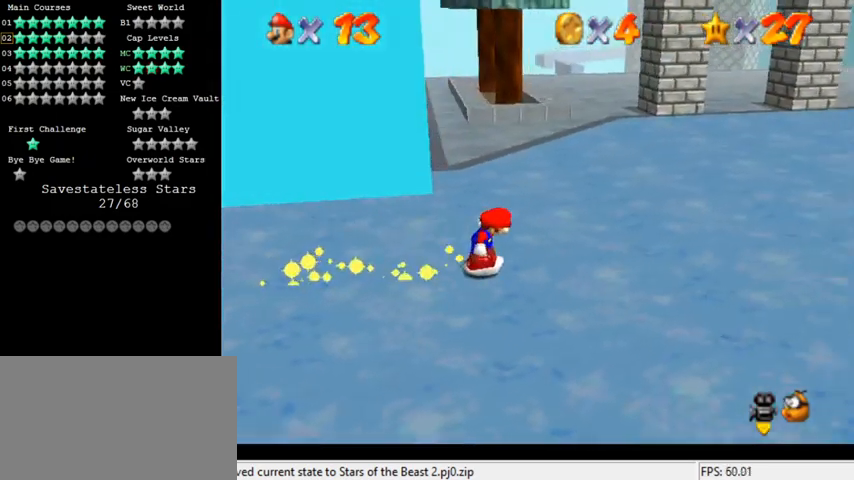
{"keys": ["right", "up"], "events": [[433, "up", "down"]]}
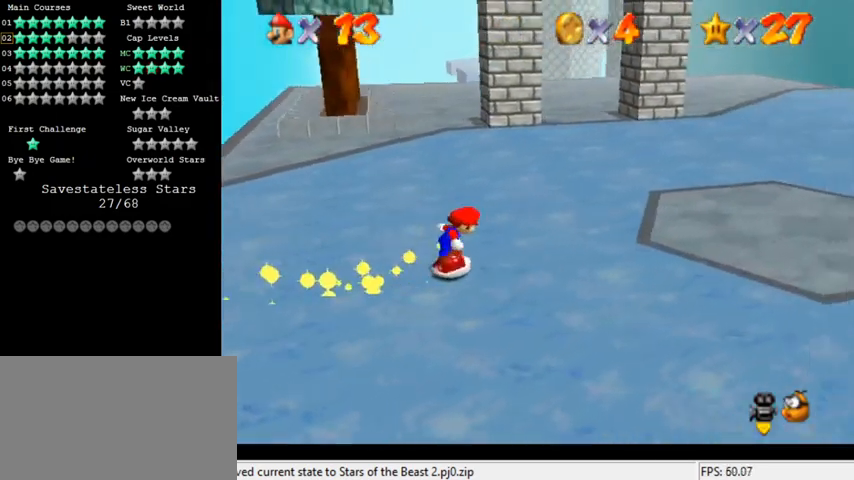
{"keys": ["right", "up"], "events": [[367, "up", "up"], [500, "up", "down"]]}
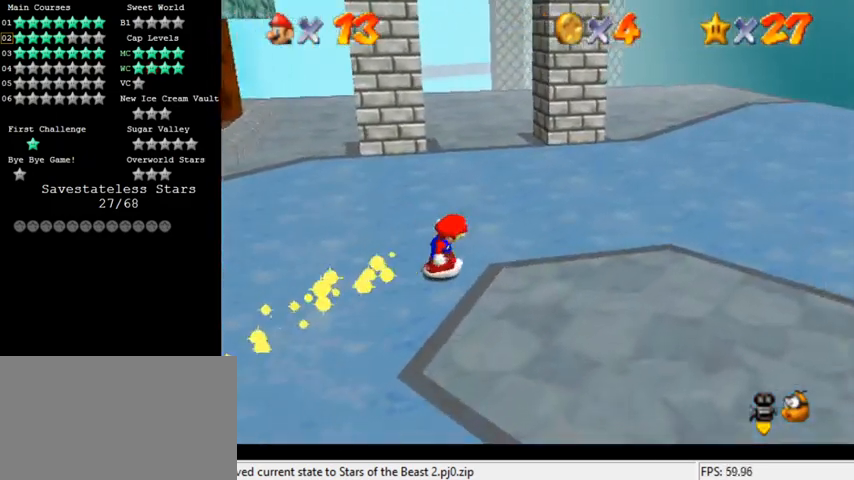
{"keys": ["up"], "events": [[200, "right", "up"]]}
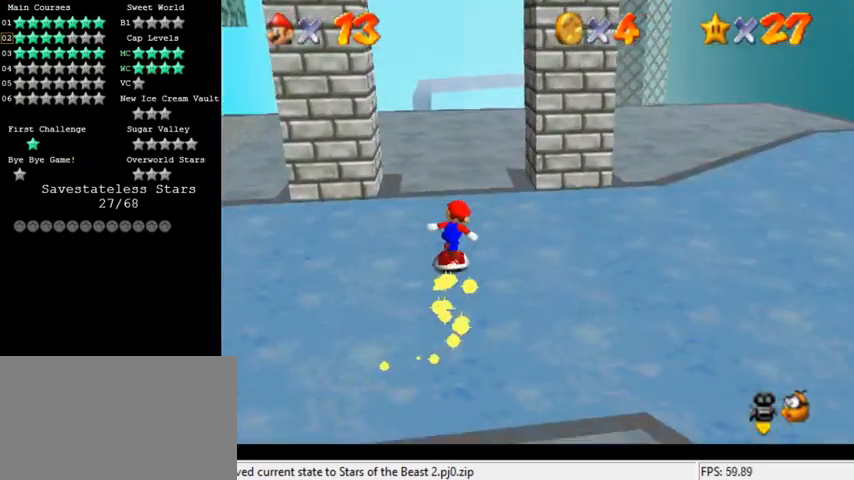
{"keys": ["left", "up"], "events": [[67, "shift", "down"], [233, "shift", "up"], [433, "left", "down"]]}
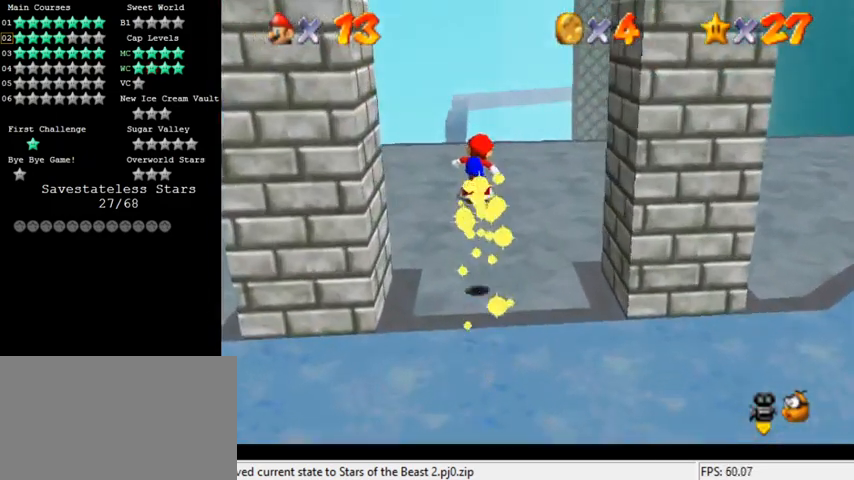
{"keys": ["shift"], "events": [[267, "left", "up"], [467, "shift", "down"], [500, "up", "up"]]}
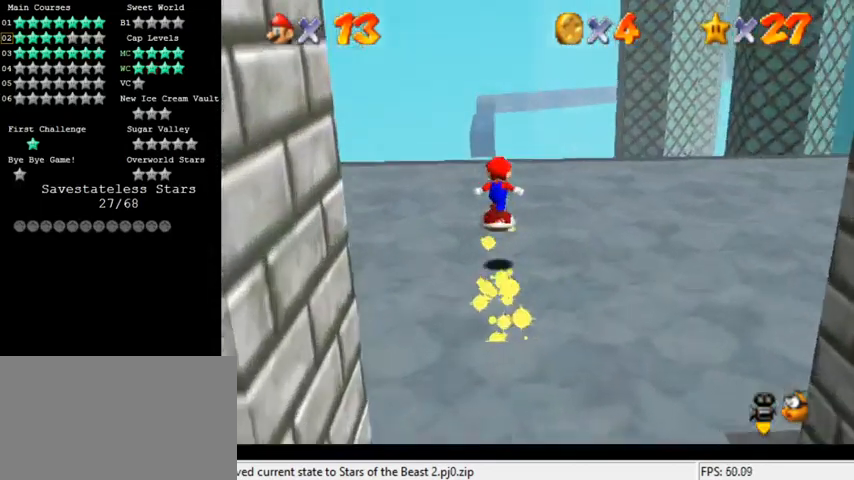
{"keys": ["down", "left", "shift"], "events": [[67, "down", "down"], [67, "left", "down"]]}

> Exercise brief
What's needed is an exact copy of every entry, minus the pictures.

> Exercise output
{"keys": ["right", "up"], "events": [[433, "up", "down"]]}
{"keys": ["right", "up"], "events": [[367, "up", "up"], [500, "up", "down"]]}
{"keys": ["up"], "events": [[200, "right", "up"]]}
{"keys": ["left", "up"], "events": [[67, "shift", "down"], [233, "shift", "up"], [433, "left", "down"]]}
{"keys": ["shift"], "events": [[267, "left", "up"], [467, "shift", "down"], [500, "up", "up"]]}
{"keys": ["down", "left", "shift"], "events": [[67, "down", "down"], [67, "left", "down"]]}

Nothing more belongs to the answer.